=== TEXTO PROPORCIONADO ===
# monitor and control the “inputs” to the process



## Minga

Maintaining quality work outcomes in a process plant is simply the diligence with which you monitor and control the “inputs” to the process.

yo traduje esto como:

Mantener resultados de aprendizaje en una planta de procesamiento es simplemente una diligencia que Ud. monitorea y a la que le controla los “inputs” a el proceso.

no se si dejar inputs en inglés , no me parece bien hacerlo, pero no estoy segura cómo traducirlo en este contexto... porque inputs son datos...
a no ser que ponga datos ...
quisiera su opinión por favor!!!
Abrazo
Minga


----------



## davinacio

puede ser input o entrada, pero antes, yo pondría "la diligencia con la que usted monitorea y controla las entradas al proceso"
with wich you = con la que tú, con la cual tú

saludos


----------



## JuanMB

"monitoriza" o "vigila" en España suena mejor.
"la diligencia" => "la eficacia" (?)
Un saludo,


----------



## Fantasmagórico

Lo que me genera dudas a mí es lo de "resultados de aprendizaje". ¿Estás segura que es correcto?
No conozco el contexto.


----------



## Minga

ahá.... buena pregunta....
te cuento Fantasmagórico: esto es parte o un módulo de un manual hecho para entrenar a operadores de grúa. Algunas partes son teóricas y otras prácticas (Assessments). Esta parte es teórica y cada titulo dice LEARNING OUTCOME 1, learning outcome 2 etc.. y su título debajo.
Cómo lo traducirías tu? contame porque es importante ese asunto. Me importa tu opinón  GRACIAS!!!!
Minga


----------



## Peter P

Hola Minga

Pero en tu ejemplo nada tiene que ver aprendizaje, se está refiriendo a mantener los resultados de la calidad del trabajo en una planta de proceso (o procesamiento) e "inputs" se refiere a la alimentación, es decir a lo que constituye la materia prima o alimentación a procesar, lo que entra.

Salu2

Peter P.


----------



## Minga

PERO POR SUPUESTO! tienen razón, en el apuro como estoy con los LEARNING OUTCOMES me confundí pero son quality work outcomes, no tiene  nada que ver, por supuesto!!!! perdóóóón!!!! y GRACIAS A TODOS POR LA AYUDA Y a ti Peter por la aclaración... no me di cuenta.. ya trabajo con piloto automático! qué peliiiiigroooooooo! jja


----------



## rholt

Maintaining quality work outcomes in a process plant....
-> 
Logrando resultados de calidad en el trabajo de una planta de proceso...


----------



## Peter P

Me gusta la opción de rholt, pero a su vez diría Lograr...

Salu2

Peter P.


----------



## rholt

Si, tiene razón.


----------



## Minga

lograr resultados de calidad .....
perfecto
gracias mis amigos rholt y peter 
me han ayudado muchísimo
abrazo!

=== EXTRACTO DEL LISTADO ===
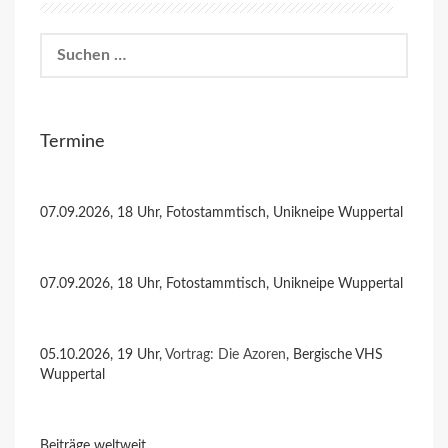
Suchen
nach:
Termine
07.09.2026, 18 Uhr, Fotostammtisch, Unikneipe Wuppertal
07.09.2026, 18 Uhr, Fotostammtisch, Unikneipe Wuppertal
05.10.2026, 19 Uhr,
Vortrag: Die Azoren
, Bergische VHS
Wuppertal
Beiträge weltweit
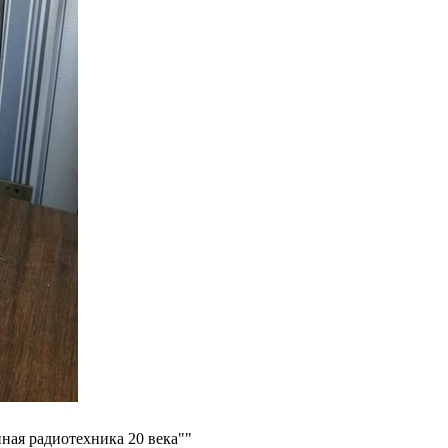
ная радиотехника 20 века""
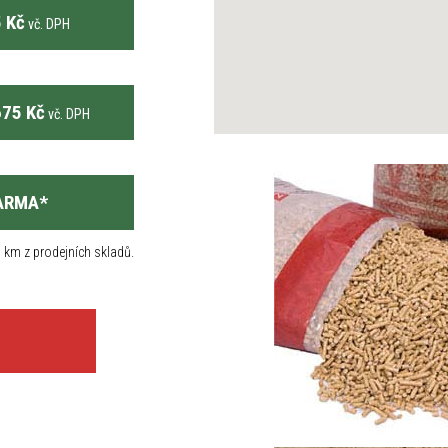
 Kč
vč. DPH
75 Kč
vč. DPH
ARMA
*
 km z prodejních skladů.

---

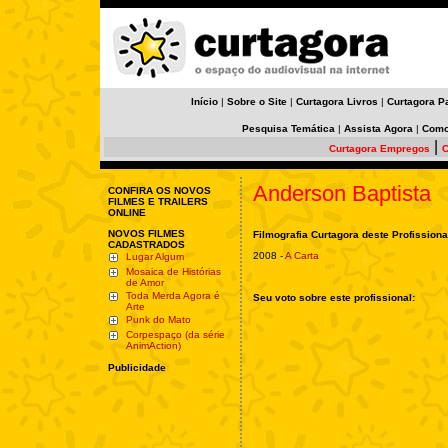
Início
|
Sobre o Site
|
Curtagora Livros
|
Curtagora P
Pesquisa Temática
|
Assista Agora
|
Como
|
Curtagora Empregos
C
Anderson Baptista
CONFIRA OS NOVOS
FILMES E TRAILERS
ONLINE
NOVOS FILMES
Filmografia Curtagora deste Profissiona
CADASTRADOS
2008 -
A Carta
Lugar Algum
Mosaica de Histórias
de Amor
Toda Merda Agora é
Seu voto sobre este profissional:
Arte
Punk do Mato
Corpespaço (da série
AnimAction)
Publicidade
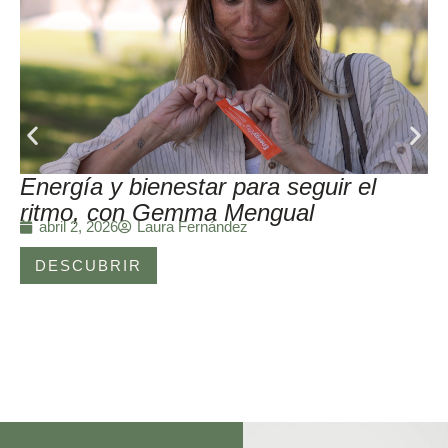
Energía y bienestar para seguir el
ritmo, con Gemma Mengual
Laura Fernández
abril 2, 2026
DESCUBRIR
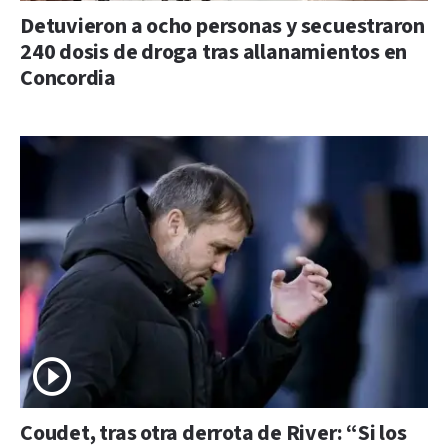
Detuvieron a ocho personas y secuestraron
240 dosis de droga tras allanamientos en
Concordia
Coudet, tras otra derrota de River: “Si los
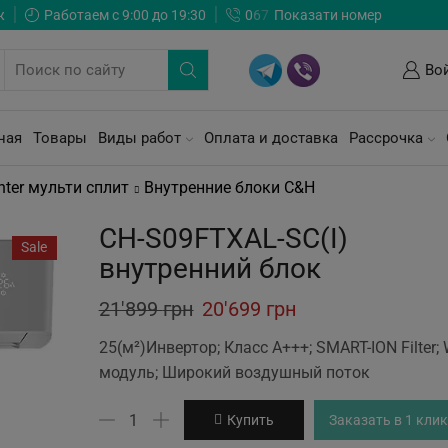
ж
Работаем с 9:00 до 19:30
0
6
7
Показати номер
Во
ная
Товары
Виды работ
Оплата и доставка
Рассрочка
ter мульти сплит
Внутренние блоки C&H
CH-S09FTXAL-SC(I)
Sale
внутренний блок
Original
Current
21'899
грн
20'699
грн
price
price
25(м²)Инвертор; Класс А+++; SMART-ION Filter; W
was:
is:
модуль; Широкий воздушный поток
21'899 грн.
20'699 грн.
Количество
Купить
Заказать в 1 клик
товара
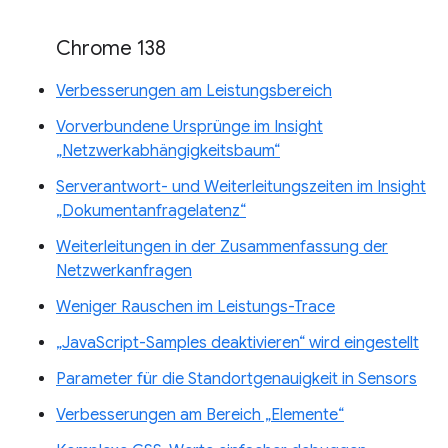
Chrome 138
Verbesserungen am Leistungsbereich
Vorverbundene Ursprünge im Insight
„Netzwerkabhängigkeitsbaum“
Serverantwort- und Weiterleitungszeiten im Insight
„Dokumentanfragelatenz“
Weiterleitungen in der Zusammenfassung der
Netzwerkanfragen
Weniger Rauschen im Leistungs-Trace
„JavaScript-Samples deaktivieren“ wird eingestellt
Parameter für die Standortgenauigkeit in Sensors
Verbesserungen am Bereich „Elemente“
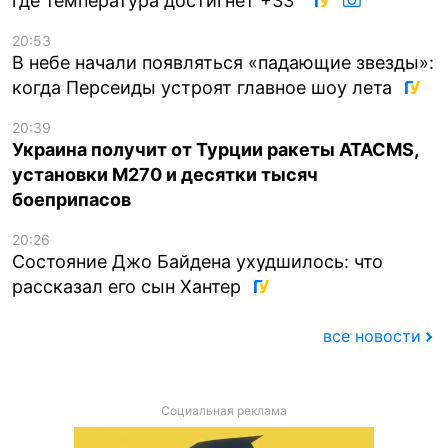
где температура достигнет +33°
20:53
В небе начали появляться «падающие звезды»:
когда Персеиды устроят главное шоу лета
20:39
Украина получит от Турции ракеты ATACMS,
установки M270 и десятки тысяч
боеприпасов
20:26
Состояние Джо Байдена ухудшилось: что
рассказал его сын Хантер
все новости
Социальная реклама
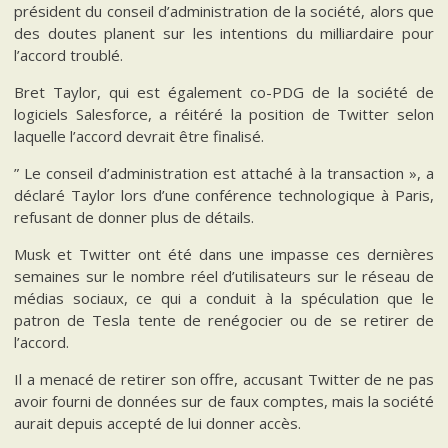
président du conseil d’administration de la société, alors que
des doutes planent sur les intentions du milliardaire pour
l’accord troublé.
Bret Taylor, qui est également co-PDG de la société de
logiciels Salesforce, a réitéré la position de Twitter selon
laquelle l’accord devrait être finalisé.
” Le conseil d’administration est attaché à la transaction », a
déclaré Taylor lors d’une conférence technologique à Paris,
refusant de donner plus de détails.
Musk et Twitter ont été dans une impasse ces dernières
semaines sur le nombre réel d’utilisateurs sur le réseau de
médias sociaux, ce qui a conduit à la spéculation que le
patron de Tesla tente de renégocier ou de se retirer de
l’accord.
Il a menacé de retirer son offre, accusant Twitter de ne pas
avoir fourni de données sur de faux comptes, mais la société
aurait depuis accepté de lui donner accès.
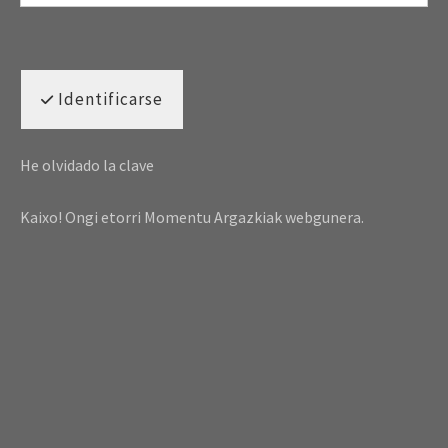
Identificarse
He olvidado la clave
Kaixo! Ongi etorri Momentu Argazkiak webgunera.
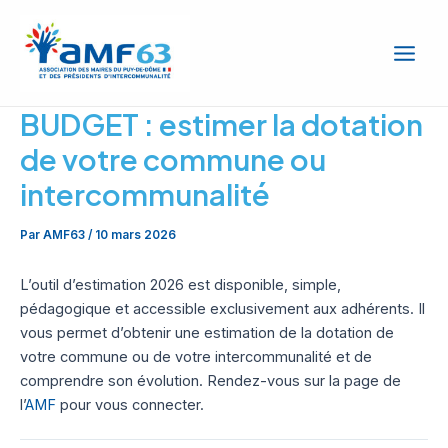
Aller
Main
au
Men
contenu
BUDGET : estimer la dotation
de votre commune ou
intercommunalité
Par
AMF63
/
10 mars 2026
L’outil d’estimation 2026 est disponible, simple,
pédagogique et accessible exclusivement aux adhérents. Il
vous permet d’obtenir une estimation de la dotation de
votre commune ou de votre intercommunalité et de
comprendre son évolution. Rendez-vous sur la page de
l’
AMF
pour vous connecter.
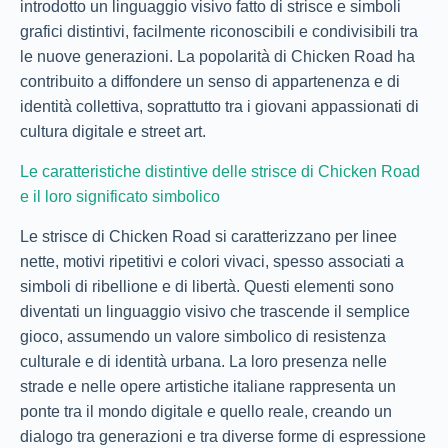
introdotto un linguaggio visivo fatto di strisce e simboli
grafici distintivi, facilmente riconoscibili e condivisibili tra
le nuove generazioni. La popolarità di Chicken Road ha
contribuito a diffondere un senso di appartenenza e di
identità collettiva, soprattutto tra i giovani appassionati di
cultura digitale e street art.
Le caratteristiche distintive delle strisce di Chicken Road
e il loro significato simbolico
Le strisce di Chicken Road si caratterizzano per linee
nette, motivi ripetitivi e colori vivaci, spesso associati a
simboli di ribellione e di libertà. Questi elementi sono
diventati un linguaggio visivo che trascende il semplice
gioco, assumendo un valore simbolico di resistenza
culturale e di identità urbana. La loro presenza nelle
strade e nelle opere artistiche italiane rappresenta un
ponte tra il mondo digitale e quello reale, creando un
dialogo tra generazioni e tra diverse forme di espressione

---

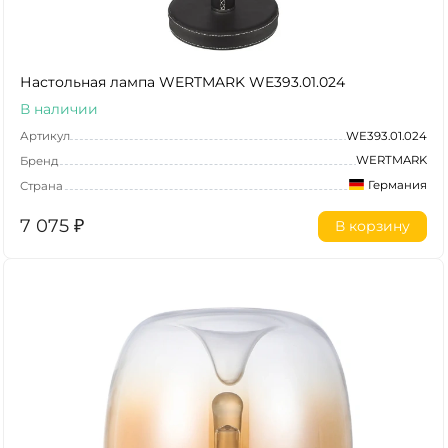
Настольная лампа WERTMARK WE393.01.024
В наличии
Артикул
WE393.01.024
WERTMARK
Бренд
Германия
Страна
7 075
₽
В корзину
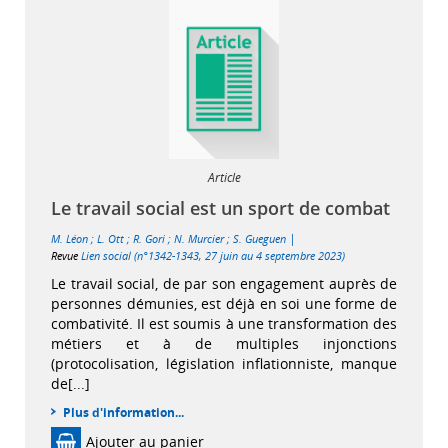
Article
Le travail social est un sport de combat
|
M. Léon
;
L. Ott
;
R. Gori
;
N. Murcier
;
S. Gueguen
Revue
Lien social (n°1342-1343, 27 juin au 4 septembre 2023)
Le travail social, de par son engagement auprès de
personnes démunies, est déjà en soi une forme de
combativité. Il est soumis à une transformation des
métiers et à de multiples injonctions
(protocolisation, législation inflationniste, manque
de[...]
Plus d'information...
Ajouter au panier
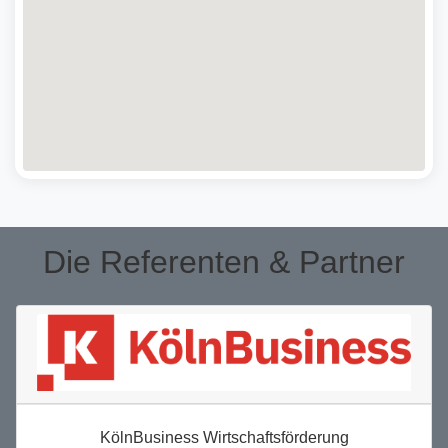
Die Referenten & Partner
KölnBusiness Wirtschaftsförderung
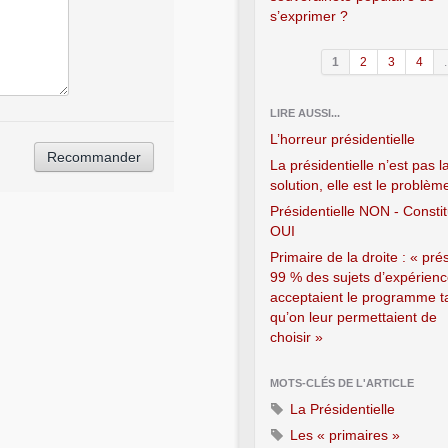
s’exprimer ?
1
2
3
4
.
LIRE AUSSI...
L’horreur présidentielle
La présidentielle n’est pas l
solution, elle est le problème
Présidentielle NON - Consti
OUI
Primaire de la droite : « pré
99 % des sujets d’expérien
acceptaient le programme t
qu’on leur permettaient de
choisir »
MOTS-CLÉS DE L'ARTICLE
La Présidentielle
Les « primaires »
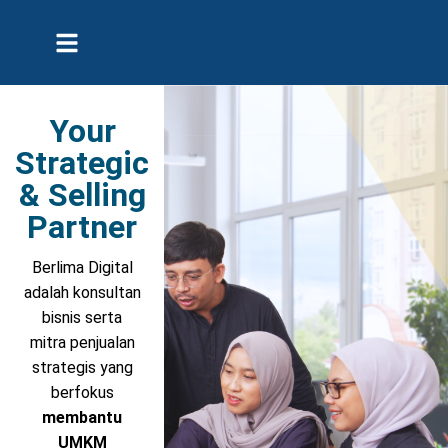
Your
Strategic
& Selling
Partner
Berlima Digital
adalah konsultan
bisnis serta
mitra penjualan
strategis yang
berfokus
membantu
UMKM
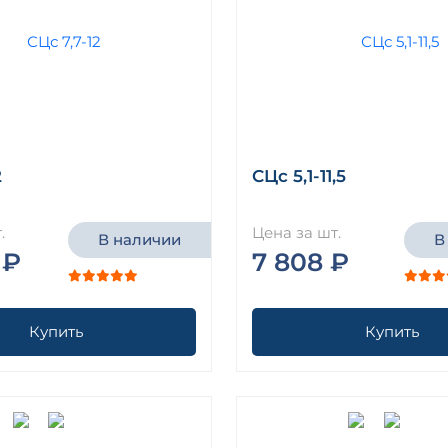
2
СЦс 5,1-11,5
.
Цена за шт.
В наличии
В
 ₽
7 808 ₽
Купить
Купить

=== TAREAS ===
**1.** Indica cuántas líneas del listado contienen la cadena «travail», teniendo en cuenta mayúsculas y minúsculas, y responde solo con la cifra.
**2.** Escribe una continuación del hilo del foro sobre la traducción de «inputs» a partir de su último mensaje.
El hilo del foro y el listado no guardan ninguna relación entre sí.

=== RESULTADOS ===
**1.** 2

**2.**
Minga


----------



## Fantasmagórico

Te voy a decir cómo lo entiendo yo, teniendo en cuenta que soy un hablante nativo del español y estoy aprendiendo inglés. Quiero decir que lo tomes con pinzas y esperes más opiniones, especialmente de hablantes nativos del inglés:

“Mantener la calidad en los resultados del trabajo en una planta procesadora, depende simplemente de la diligencia con la que ud. supervisa y controla los aportes al proceso”.

Supongo que "input" puede ser la materia prima, como dice Peter P, pero se me ocurre que tal vez pueda ser algo más intangible, dependiendo del contexto: el aporte de mano de obra de cada empleado. Por eso lo traduje como "los aportes al proceso".
Aparte de esto: si en la parte teórica cada unidad se llama “learning outcome 1, 2, etc.,” y su título debajo… creo que esto en español suele traducirse como “objetivos”. No estoy diciendo que esté mal traducirlo como “resultados de aprendizaje”, como lo tradujiste tú… pero me parece más común leer “objetivos” en este tipo de lecciones teóricas. "Objetivo de esta unidad: XXXX"
Para la parte práctica, “assessment” creo que se podría traducir como “evaluación”


----------



## Minga

claro
input debe ser objetivos... en ese contexto me suena mucho más claro y coherente...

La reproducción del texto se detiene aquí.